Requirement> Copy the lines below word for word, everything from the first line down to the one containing "order: Brassicales", with both ends included.

(Dataset excerpt)
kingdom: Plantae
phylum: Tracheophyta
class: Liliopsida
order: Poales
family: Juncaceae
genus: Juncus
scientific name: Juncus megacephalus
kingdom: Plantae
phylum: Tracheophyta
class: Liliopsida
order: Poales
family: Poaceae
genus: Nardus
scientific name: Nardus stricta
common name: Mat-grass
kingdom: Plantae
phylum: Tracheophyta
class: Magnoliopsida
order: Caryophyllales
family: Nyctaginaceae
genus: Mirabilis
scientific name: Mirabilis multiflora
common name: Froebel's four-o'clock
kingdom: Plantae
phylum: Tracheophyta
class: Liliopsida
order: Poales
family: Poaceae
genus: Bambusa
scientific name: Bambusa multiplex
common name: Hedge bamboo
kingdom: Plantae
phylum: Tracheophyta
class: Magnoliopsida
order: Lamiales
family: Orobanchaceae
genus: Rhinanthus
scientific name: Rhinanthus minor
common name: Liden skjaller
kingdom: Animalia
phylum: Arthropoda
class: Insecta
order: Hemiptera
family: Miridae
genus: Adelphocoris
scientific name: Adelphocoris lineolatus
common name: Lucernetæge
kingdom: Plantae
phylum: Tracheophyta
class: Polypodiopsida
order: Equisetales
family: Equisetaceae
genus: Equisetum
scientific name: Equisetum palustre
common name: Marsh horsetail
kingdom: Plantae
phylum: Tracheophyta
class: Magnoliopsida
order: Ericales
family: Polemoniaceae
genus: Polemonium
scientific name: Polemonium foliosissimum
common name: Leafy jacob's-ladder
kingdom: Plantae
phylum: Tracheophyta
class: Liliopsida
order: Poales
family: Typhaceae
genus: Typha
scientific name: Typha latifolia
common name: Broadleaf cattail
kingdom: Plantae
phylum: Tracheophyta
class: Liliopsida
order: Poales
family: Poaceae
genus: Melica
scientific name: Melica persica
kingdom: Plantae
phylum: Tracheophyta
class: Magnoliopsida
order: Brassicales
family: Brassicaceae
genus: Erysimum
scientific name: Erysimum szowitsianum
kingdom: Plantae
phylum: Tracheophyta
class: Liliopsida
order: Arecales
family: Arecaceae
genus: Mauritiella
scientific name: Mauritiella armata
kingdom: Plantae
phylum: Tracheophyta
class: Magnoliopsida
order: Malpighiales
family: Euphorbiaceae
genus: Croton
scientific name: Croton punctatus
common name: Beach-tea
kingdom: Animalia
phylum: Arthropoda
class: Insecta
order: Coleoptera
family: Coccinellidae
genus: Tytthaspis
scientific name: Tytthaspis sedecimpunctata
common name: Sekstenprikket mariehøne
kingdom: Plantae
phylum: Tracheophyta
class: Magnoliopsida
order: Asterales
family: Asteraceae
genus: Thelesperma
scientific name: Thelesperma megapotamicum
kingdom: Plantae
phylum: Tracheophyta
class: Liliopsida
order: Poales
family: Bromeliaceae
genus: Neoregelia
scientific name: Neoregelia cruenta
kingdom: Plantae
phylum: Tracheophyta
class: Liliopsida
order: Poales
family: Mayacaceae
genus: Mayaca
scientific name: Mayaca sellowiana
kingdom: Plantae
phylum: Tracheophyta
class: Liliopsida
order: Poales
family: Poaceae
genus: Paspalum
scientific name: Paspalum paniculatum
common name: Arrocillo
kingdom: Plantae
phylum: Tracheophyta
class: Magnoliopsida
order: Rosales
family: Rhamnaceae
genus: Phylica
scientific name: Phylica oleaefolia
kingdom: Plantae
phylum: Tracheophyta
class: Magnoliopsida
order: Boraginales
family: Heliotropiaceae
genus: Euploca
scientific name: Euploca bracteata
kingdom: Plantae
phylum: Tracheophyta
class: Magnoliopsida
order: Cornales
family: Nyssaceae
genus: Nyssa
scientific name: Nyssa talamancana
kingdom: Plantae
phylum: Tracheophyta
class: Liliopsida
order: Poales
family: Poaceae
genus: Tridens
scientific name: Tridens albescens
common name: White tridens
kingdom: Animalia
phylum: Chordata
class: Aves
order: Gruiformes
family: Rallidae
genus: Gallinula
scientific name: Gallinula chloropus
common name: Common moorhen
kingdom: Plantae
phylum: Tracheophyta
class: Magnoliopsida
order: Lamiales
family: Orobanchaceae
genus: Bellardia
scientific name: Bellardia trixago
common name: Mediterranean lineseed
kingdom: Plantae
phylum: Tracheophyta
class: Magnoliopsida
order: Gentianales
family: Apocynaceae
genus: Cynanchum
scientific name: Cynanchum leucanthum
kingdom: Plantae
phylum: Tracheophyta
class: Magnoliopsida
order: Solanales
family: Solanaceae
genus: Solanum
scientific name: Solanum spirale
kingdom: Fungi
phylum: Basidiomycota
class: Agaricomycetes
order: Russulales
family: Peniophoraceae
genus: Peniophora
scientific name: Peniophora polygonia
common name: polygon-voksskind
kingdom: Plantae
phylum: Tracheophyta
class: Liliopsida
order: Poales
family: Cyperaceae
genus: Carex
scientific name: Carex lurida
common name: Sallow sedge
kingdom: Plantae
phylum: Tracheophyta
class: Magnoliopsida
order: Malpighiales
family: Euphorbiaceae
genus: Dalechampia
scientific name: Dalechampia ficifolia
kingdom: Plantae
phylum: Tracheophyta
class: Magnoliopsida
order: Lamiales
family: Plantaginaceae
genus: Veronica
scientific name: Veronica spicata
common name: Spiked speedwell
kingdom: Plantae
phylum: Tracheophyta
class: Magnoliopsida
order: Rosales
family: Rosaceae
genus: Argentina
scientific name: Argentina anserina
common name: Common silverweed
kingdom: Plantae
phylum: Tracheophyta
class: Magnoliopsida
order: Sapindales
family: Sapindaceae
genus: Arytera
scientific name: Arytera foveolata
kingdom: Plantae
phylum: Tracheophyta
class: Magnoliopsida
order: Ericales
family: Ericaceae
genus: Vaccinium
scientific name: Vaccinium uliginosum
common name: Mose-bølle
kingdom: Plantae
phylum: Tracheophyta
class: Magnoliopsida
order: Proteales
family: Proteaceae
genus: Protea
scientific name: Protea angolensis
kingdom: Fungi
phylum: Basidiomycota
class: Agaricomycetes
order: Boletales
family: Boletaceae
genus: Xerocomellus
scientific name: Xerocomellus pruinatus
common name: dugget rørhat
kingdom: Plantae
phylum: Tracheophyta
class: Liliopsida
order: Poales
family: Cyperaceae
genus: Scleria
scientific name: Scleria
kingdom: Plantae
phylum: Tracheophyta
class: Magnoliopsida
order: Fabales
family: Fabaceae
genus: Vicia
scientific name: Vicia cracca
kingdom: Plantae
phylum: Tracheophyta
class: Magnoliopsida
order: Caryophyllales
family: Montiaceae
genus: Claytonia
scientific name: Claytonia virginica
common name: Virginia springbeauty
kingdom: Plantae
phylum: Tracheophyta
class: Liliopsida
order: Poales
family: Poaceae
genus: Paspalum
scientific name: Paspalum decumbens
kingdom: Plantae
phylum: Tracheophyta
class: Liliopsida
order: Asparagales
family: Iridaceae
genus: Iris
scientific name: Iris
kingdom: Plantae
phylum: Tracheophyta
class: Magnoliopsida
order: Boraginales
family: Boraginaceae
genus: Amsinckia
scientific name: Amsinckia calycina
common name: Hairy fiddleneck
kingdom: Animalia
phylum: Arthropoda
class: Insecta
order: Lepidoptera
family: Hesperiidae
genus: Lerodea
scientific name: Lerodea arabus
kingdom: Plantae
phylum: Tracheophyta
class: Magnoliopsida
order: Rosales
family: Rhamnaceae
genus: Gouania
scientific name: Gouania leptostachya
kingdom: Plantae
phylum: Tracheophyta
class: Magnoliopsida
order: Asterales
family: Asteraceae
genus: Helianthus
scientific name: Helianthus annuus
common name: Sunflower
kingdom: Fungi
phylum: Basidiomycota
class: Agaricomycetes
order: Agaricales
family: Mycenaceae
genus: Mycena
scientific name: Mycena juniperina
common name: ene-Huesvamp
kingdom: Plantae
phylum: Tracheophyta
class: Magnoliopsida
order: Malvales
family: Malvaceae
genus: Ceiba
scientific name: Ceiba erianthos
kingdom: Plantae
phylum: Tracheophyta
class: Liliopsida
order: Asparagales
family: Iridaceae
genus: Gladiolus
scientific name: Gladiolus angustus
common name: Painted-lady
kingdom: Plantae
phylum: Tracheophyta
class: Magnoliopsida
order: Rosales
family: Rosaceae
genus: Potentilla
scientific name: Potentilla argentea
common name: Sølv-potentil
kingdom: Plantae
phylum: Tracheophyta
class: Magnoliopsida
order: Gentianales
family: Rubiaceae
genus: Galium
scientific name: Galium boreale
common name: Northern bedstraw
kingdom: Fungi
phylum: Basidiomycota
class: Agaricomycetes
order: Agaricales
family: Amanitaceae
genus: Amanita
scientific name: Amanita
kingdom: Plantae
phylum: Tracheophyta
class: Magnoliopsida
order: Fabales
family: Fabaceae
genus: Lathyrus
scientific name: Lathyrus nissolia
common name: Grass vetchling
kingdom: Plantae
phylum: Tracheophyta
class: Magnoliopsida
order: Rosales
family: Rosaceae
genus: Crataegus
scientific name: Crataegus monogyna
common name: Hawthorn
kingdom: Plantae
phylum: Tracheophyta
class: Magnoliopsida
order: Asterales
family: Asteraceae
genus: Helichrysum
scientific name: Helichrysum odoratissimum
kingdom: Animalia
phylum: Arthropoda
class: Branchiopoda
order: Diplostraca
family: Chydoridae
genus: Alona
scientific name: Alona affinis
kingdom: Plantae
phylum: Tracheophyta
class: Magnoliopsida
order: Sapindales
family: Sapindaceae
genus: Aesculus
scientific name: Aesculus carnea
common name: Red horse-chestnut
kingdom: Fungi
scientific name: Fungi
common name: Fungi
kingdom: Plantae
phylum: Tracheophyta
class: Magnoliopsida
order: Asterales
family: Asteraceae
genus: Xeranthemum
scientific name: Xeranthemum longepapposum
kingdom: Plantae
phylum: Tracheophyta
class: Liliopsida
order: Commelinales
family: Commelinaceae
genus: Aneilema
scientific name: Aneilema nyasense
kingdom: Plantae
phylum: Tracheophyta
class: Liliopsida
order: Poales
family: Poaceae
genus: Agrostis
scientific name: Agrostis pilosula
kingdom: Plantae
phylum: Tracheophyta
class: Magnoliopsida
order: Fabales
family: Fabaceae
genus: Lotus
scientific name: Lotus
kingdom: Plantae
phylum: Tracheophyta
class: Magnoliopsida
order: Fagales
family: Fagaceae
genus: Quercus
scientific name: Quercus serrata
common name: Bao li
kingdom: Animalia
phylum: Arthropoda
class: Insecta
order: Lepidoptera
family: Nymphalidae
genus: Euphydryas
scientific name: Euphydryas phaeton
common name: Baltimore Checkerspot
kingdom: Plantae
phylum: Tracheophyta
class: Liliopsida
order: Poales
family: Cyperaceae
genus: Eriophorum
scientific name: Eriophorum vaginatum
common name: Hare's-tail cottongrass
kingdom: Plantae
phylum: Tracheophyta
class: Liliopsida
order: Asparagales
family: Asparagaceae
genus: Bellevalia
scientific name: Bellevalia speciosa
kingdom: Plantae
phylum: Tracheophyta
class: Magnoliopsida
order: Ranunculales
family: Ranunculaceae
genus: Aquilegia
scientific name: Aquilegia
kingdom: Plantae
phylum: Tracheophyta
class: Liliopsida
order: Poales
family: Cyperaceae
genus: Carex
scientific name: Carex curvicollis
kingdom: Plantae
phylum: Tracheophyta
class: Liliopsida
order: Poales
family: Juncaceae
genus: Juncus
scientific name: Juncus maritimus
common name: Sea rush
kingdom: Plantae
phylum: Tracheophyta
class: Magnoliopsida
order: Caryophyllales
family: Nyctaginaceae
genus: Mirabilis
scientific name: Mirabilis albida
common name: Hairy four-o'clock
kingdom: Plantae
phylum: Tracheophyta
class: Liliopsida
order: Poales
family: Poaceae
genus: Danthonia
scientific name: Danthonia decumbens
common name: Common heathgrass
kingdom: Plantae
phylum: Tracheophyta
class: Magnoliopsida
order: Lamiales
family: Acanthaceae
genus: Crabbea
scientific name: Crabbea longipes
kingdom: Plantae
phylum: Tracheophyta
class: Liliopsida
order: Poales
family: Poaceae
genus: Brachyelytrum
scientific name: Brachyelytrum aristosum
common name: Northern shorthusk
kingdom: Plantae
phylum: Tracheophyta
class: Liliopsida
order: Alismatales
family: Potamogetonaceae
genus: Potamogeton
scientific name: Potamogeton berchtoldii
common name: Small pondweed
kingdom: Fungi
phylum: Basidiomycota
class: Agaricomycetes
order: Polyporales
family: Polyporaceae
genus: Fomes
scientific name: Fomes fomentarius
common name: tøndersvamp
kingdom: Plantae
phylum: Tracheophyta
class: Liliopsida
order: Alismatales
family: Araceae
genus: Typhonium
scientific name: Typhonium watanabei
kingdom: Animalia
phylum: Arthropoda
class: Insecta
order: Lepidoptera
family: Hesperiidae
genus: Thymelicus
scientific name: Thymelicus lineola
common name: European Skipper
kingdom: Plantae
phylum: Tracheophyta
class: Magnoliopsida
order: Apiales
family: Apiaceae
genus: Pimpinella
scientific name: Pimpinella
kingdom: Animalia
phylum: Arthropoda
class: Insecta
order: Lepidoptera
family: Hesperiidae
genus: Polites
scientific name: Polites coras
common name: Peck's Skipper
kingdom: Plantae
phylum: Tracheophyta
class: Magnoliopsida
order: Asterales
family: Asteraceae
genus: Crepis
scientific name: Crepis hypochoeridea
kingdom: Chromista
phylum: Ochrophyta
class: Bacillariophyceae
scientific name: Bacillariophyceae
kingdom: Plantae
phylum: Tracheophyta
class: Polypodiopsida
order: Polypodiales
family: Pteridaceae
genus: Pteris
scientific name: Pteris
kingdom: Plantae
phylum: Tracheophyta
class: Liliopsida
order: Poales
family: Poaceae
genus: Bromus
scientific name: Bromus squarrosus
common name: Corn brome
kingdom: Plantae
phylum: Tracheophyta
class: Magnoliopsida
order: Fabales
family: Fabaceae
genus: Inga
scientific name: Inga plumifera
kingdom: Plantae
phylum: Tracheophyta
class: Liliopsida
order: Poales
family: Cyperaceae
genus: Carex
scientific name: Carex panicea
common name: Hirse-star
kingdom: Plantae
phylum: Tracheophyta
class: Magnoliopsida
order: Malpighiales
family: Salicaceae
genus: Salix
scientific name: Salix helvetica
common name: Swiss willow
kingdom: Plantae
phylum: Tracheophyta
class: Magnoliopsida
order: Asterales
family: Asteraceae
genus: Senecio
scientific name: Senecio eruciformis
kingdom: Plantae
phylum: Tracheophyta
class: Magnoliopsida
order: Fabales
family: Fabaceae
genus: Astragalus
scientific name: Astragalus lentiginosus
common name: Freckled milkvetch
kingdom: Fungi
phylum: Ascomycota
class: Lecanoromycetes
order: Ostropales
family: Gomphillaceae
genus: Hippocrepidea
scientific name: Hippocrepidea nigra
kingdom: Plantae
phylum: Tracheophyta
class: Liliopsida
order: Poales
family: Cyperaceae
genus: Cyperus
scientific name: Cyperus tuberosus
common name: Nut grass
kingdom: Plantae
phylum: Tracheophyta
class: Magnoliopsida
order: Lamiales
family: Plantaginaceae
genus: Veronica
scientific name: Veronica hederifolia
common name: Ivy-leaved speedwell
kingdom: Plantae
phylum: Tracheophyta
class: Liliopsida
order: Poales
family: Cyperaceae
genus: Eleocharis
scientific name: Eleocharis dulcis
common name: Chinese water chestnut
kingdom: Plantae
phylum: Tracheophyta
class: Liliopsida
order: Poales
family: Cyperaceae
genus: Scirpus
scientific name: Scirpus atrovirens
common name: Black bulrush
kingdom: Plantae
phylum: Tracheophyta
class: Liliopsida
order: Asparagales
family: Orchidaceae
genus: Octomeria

Task response>
kingdom: Plantae
phylum: Tracheophyta
class: Liliopsida
order: Poales
family: Juncaceae
genus: Juncus
scientific name: Juncus megacephalus
kingdom: Plantae
phylum: Tracheophyta
class: Liliopsida
order: Poales
family: Poaceae
genus: Nardus
scientific name: Nardus stricta
common name: Mat-grass
kingdom: Plantae
phylum: Tracheophyta
class: Magnoliopsida
order: Caryophyllales
family: Nyctaginaceae
genus: Mirabilis
scientific name: Mirabilis multiflora
common name: Froebel's four-o'clock
kingdom: Plantae
phylum: Tracheophyta
class: Liliopsida
order: Poales
family: Poaceae
genus: Bambusa
scientific name: Bambusa multiplex
common name: Hedge bamboo
kingdom: Plantae
phylum: Tracheophyta
class: Magnoliopsida
order: Lamiales
family: Orobanchaceae
genus: Rhinanthus
scientific name: Rhinanthus minor
common name: Liden skjaller
kingdom: Animalia
phylum: Arthropoda
class: Insecta
order: Hemiptera
family: Miridae
genus: Adelphocoris
scientific name: Adelphocoris lineolatus
common name: Lucernetæge
kingdom: Plantae
phylum: Tracheophyta
class: Polypodiopsida
order: Equisetales
family: Equisetaceae
genus: Equisetum
scientific name: Equisetum palustre
common name: Marsh horsetail
kingdom: Plantae
phylum: Tracheophyta
class: Magnoliopsida
order: Ericales
family: Polemoniaceae
genus: Polemonium
scientific name: Polemonium foliosissimum
common name: Leafy jacob's-ladder
kingdom: Plantae
phylum: Tracheophyta
class: Liliopsida
order: Poales
family: Typhaceae
genus: Typha
scientific name: Typha latifolia
common name: Broadleaf cattail
kingdom: Plantae
phylum: Tracheophyta
class: Liliopsida
order: Poales
family: Poaceae
genus: Melica
scientific name: Melica persica
kingdom: Plantae
phylum: Tracheophyta
class: Magnoliopsida
order: Brassicales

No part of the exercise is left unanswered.